Doktor, doktora gidelim ben arabanın anahtarı... Anahtarları nereye koydum ben, çantam çantamda.

Kollarından tutup durdurdum onu.
-Bana bak bir Dila.

Bana itaat edip gözyaşlarıyla sırılsıklam olmuş yüzünü yüzüme kaldırdı.

-Sirkeli su koydun mu başına ya da ılık bir duş aldırdın mı?

-Ne? Sirkeli su mu?

-Evet ateşin düşmesi için sirkeli su koyarlar alınlarına bilmiyor muydun?

Kafasını iki yana salladı.

-Tamam şimdi sen bir kaba biraz sirke biraz da su koy, temiz bir bez de alıp Arda'nın odasına gel ben de gidip durumuna bir bakayım.

-Ya işe yaramazsa düşmezse ateşi?

-O zaman ılık duşu deneriz o da işe yaramazsa hemen hastaneye gideriz tamam mı? Korkma bir şey olmayacak Arda'ya, ben buna izin verir miyim?

-Hayır, hayır vermezsin.

-Tamam bana güven ve dediklerimi alıp yukarıya gel ve sakin ol tamam mı? Yüzünü de yıka seni böyle görmesin onu daha da kötü etkiler.

-Tamam ben hemen getiriyorum dediklerini.

Ben de hemen Arda'nın odasına gittim ve üstüne sıkıca çektiği yorganını aldım. İtiraz etmesine rağmen güçsüz ellerinin beni engellemeye gücü yoktu. Elimle ateşini kontrol ettim, Dila'nın dediği gibi çok yüksekti. Üstündeki pijamayı da çıkardım deli gibi titreyen Arda bu sefer de bana sarılmaya çalıştı. Ona engel olmadım ve sırtımı yatağın başlığına dayayıp onu kucağıma çektim saçlarını okşayıp onu rahatlatmaya çalıştım. Küçükken annem de hep böyle yapardı ve sirkeli sudan çok başımı okşayışının beni iyileştirdiğini düşünürdüm.

Biraz kendine gelen Arda gözlerini açıp bana baktı, yorgun ve kısık sesiyle konuştu.

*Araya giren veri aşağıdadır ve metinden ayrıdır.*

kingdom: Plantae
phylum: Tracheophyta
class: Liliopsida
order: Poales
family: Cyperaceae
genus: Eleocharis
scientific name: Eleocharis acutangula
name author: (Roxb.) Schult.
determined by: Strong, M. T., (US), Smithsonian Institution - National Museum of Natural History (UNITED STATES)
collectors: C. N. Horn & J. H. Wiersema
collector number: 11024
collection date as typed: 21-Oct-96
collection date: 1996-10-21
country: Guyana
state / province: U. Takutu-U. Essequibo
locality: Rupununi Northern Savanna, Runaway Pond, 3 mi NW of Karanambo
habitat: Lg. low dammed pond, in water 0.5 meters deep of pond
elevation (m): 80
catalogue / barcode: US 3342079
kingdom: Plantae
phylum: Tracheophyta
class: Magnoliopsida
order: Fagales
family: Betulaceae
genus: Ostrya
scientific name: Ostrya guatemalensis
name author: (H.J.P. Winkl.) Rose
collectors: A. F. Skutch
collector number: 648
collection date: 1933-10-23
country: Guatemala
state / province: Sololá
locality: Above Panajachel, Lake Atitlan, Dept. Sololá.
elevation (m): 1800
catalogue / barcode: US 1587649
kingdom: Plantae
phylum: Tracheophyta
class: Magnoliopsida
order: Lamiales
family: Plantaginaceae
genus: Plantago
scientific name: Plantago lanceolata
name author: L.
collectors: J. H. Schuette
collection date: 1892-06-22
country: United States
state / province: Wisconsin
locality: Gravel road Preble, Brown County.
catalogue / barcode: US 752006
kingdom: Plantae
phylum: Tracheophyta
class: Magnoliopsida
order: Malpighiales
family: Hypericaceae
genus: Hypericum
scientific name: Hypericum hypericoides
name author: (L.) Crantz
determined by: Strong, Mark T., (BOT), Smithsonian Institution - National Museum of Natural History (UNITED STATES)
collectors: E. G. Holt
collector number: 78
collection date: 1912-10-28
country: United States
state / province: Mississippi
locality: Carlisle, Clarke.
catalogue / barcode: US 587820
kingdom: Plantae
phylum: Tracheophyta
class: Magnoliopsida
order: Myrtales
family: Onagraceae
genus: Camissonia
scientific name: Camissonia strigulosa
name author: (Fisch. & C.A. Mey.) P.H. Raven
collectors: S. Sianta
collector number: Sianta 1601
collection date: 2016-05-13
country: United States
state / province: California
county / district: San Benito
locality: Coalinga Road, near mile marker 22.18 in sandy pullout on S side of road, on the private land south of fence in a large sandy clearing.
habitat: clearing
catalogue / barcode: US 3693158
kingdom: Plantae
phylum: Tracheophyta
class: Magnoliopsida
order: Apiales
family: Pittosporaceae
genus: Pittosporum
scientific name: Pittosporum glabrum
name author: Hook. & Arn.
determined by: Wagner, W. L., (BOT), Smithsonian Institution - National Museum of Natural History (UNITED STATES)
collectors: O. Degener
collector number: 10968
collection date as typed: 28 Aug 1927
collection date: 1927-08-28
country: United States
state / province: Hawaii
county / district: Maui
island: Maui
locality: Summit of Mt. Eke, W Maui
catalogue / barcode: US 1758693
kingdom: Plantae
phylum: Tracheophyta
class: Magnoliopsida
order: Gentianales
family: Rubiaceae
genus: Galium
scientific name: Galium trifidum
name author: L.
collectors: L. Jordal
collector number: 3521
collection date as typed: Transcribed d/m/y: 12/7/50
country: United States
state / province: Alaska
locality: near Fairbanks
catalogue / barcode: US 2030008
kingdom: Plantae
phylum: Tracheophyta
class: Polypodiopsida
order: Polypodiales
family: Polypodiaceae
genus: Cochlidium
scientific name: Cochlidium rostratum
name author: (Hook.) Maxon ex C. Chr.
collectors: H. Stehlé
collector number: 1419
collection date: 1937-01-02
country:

-Bugün okula öğretmenimizin kocası geldi. Öğretmenimiz de bize nasıl tanıştıklarını anlattı.

-Yaa öyle mi?

-Baba, peki siz annemle nasıl tanıştınız?

Hastayken bile merak duygusu onun peşini asla bırakmıyordu. Benden bir cevap beklediğini fark edince salondaki çerçevede duran mezuniyet fotoğrafındaki çifti hatırladım ve tahmin yürüterek cevapladım sorusunu.